# Help on a costume idea



## Sublime Nightmare (Aug 2, 2009)

This is the first year I won't be doing an adult only party and the 4th year I'm having a family one. BUT, this is the first time I'm requesting the adults dress in costume for the family party, including me. Problem is, I don't know what to dress as. Usually, I wear shorter cut, skin-showing things as you can see in my profile pics, but this time, there's kids involved and I don't know what to do. I was thinking a witch, but that seems so lame. Vampire? But I can't be sexy or too scary cuz the kids are 6-11 years old. AHHHHH!  Help me please! My party is Saturday!!!


----------



## sheamiyake (Jul 17, 2011)

Hey try something like a sexy pirate, red riding hood, snow white, you can get a lot if ideas online but keep the skimpyness to a minimum. Something like that


----------



## portia319 (Aug 31, 2009)

We have a "kid" friendly Halloween party too. This year I'm doing a hipper version of Mary Poppins.  Last year I was a broken doll. How about a someone from the 80's? That's pretty easy.


----------



## Minshe (Jul 7, 2011)

If you want to stay on a more traditional Halloween theme, go with a witch, vampire, bride of Frankenstein kind of genre. You can really "hip" up these costumes by doing a more modern take on them. Like wearing a short skirt but wear it with leggings. If you have a top that you want to wear that is too revealing put a shirt underneath it etc. A witch can be really fun with a petticoat, or short skirt and striped leggings tights, get a cheap hat and decorate it all up, add lights. You could also get one of those tiny hats and go more steampunk. 
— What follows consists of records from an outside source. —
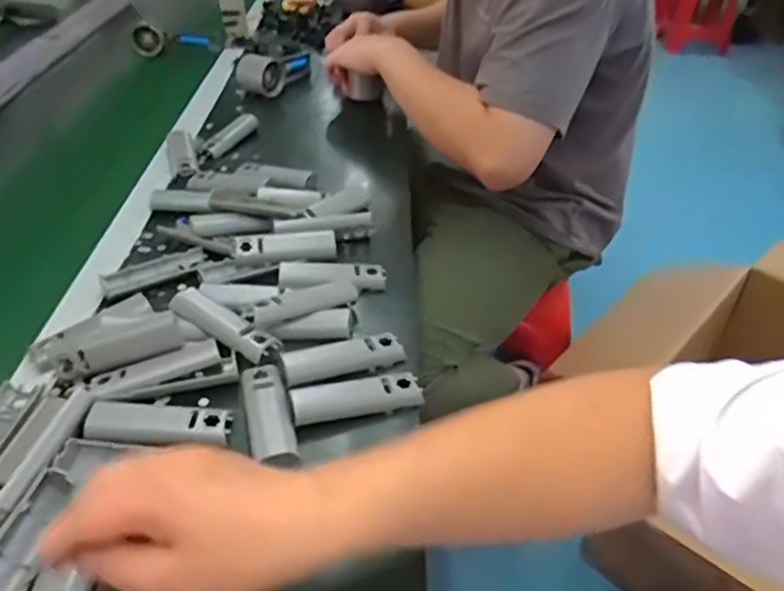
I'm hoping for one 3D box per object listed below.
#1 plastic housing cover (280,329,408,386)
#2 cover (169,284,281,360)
[{"bbox_3d":[-0.040,0.052,0.537,0.101,0.027,0.024,-16,41,-20],"label":"plastic housing cover"},{"bbox_3d":[-0.149,0.026,0.557,0.112,0.019,0.031,24,44,27],"label":"cover"}]

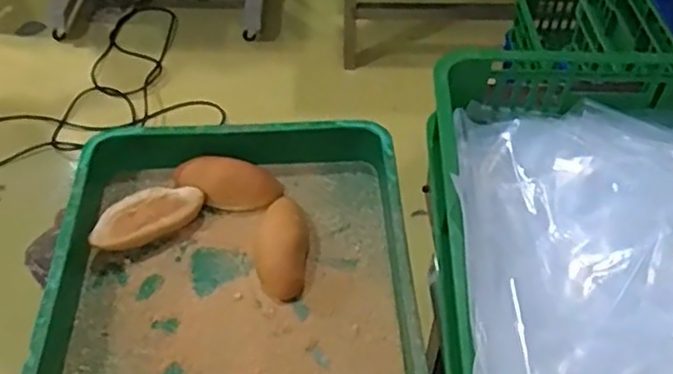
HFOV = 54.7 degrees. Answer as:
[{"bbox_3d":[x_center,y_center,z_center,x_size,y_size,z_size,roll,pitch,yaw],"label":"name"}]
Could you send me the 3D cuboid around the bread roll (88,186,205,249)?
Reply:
[{"bbox_3d":[-0.249,0.042,0.862,0.149,0.050,0.067,-22,52,-19],"label":"bread roll"}]

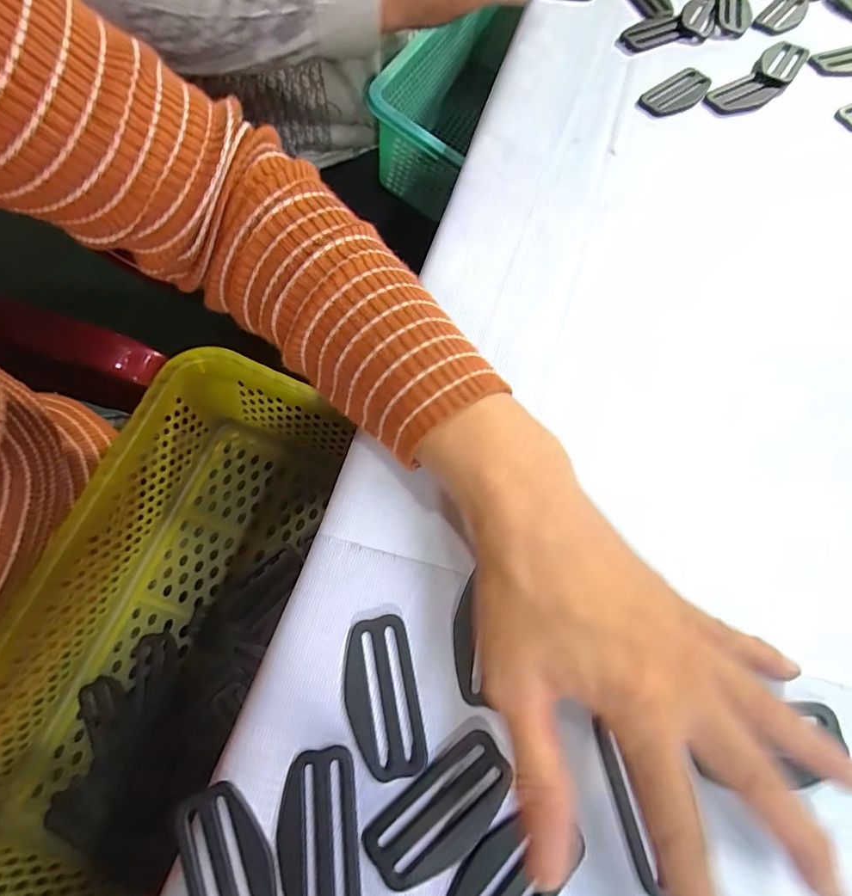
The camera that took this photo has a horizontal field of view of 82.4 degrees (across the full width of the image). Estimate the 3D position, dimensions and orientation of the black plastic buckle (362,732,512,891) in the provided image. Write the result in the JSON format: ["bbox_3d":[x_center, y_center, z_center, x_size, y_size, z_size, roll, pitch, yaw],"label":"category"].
[{"bbox_3d":[0.007,0.137,0.181,0.058,0.004,0.027,-35,69,-12],"label":"black plastic buckle"}]

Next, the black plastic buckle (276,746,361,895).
[{"bbox_3d":[-0.040,0.146,0.180,0.029,0.004,0.059,-7,66,0],"label":"black plastic buckle"}]

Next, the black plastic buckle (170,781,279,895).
[{"bbox_3d":[-0.071,0.154,0.174,0.031,0.006,0.059,-21,67,-7],"label":"black plastic buckle"}]

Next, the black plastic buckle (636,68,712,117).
[{"bbox_3d":[0.183,-0.259,0.356,0.031,0.006,0.059,41,74,18],"label":"black plastic buckle"}]

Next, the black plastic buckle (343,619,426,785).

You can make something really unique and fun--just stay away from real scary or sexy and go for brighter colors and sparkles as accents. Fairy is another idea you might consider--it can be really pretty and fun or even dark, but intriguing to kids. You could make a great wand, find some really cool wings or make them. Kids like a little bit of scare, but they also love bright, sparkly, jingling, fantasy.


----------



## CatK (Oct 2, 2011)

Hey I love the sexy vampire look. This would still be okay with the kids. I also love the Edward Scissorhands costume. Why can't you show a "bit of skin"? The kids won't mind, as long as it isn't over the top! 

How about this YOUTube video. The costumes are at about the 6.25 min. point in the video tutorial. This is a green Emerald witch - sexy but still covered up??









This is the video 




Happy Halloween


----------



## scarygreen (Oct 12, 2011)

There are many ideas in this video of Daft Punk.
http://www.youtube.com/watch?v=bnRxkDfiqW8


----------